EXERCISE GOAL: Within the data below, state how many lines contain the string "Python". Provide the number only.

(Beginning of INPUT RECORDS)

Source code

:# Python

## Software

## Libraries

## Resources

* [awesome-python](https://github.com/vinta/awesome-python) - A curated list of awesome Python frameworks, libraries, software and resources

(End of INPUT RECORDS)

ANSWER FOR THIS EXERCISE: 2